De regeling om als zelfstandig ondernemer uit de bijstand te komen, is bijna alleen voor starters effectief. Verbetering is mogelijk door gemeenten sterker financieel verantwoordelijk te maken.
Dit blijkt uit het rapport Zelfstandigen in en uit de bijstand, uitgevoerd door SEO Economisch Onderzoek. Opdrachtgever is het ministerie van Sociale Zaken. In de huidige vorm dragen gemeenten wél zelf de kosten voor de groep starters waarmee goede resultaten worden geboekt. Maar niet voor de groepen waarbij de kosten de baten overstijgen binnen het zogeheten Besluit bijstandverlening zelfstandigen (Bbz).
Maatschappelijk rendement
Naast starters gaat het onder meer om ‘gevestigden’ oftewel zelfstandigen in financiële problemen. Zij kunnen net als starters vanuit de bijstand een beroep doen op de gemeente voor tijdelijke voorziening in levensonderhoud of een bedrijfskrediet. Maar dit kost onder de streep dus geld, een rekening die nu door het Rijk wordt opgehoest. Volgens SEO ‘kan het zijn dat het negatieve maatschappelijk rendement komt doordat gemeenten niet selectief genoeg zijn bij het inzetten van de regeling’.
Gemeenten kennen ongeveer 70 procent van deze aanvragen toe, blijkt uit het rapport. ‘Mogelijk geven gemeenten gevestigden met financiële problemen het voordeel van de twijfel. Als alleen potentieel succesvolle bedrijven met een Bbz-voorziening worden geholpen kan het saldo van maatschappelijke kosten en baten wel positief uitkomen.

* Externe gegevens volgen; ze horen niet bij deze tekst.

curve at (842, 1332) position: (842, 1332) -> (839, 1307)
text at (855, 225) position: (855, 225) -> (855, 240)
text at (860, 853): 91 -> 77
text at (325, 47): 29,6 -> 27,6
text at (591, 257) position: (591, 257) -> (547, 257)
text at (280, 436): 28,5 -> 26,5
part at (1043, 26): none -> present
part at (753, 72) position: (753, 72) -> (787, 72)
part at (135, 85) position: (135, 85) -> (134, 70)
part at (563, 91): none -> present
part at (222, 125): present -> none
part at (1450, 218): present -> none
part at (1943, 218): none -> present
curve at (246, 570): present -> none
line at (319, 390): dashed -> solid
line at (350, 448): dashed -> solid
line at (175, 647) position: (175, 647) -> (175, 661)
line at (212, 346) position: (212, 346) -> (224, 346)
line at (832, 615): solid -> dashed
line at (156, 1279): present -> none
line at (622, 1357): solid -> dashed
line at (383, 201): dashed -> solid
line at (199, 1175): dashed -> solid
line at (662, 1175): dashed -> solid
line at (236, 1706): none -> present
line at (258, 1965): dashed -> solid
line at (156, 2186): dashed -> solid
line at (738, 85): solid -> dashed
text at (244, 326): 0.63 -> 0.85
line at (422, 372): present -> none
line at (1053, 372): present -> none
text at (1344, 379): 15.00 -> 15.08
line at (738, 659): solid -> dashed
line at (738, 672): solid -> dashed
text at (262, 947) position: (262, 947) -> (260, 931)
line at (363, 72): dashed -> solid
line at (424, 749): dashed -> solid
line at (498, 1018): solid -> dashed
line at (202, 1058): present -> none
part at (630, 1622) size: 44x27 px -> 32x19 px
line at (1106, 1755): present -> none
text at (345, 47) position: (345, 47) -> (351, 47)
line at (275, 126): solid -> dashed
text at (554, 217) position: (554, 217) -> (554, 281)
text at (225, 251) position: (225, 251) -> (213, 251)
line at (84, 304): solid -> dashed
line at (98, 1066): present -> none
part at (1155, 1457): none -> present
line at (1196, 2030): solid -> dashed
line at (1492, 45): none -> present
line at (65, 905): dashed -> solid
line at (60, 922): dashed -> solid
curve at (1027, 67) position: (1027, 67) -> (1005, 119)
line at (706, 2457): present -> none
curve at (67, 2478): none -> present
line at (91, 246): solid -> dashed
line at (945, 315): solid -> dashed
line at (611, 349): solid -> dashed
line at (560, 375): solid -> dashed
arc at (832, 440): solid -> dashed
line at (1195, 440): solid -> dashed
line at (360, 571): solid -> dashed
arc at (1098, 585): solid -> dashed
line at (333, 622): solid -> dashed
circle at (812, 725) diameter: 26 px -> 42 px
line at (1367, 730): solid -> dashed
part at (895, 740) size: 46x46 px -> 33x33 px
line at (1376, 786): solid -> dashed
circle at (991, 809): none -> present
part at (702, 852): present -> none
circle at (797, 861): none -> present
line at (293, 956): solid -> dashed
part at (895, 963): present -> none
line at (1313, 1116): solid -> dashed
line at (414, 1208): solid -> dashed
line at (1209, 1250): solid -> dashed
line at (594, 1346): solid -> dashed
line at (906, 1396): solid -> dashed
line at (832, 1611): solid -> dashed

Gemeenten kunnen zich focussen op personen bij wie op langere termijn een positief rendement zou kunnen ontstaan: zoals ondernemers met een niet-westerse migratieachtergrond en ondernemers die jonger zijn dan 45 jaar.’
Niet meer afwentelen
In plaats van de declaraties bij het Rijk kunnen de uitkeringen worden gefinancierd via het reguliere bijstandsbudget voor decentrale overheden. ‘Gemeenten kunnen dan eventuele bijstandskosten voor gevestigden, ouderen en stoppende zelfstandigen niet meer afwentelen op het Bbz.’ Kredieten kunnen bij wijze van alternatief lopen via het participatiebudget voor re-integratie. Een risico hiervan is wel dat de kosten mogelijk ‘niet goed te voorspellen’ zijn, aldus SEO.
Als lokale overheden sterker financieel verantwoordelijk worden, moeten ze ook beleidsruimte hebben. Maar aan die voorwaarde lijkt al te worden voldaan. ‘De ruimte in de uitvoeringspraktijk is bij het Bbz nog iets groter dan bij de bijstand omdat de beslissing om een Bbz-voorziening toe te kennen niet alleen afhankelijk is van objectieve factoren, maar ook van inschattingen over de toekomstige levensvatbaarheid van een onderneming. Ook is de hoogte van het toe te kennen krediet niet in regels vastgelegd.’
Staatssecretaris Van Ark van Sociale Zaken bespreekt de resultaten met onder meer gemeenten. Zij komt dit voorjaar met een beleidsreactie.
Maurice says
Zou de doodsteek zijn voor het Bbz. Als gemeente verantwoordelijk is, waarom dan een risicovol krediet verstrekken? Onderzoek ook onvolledig.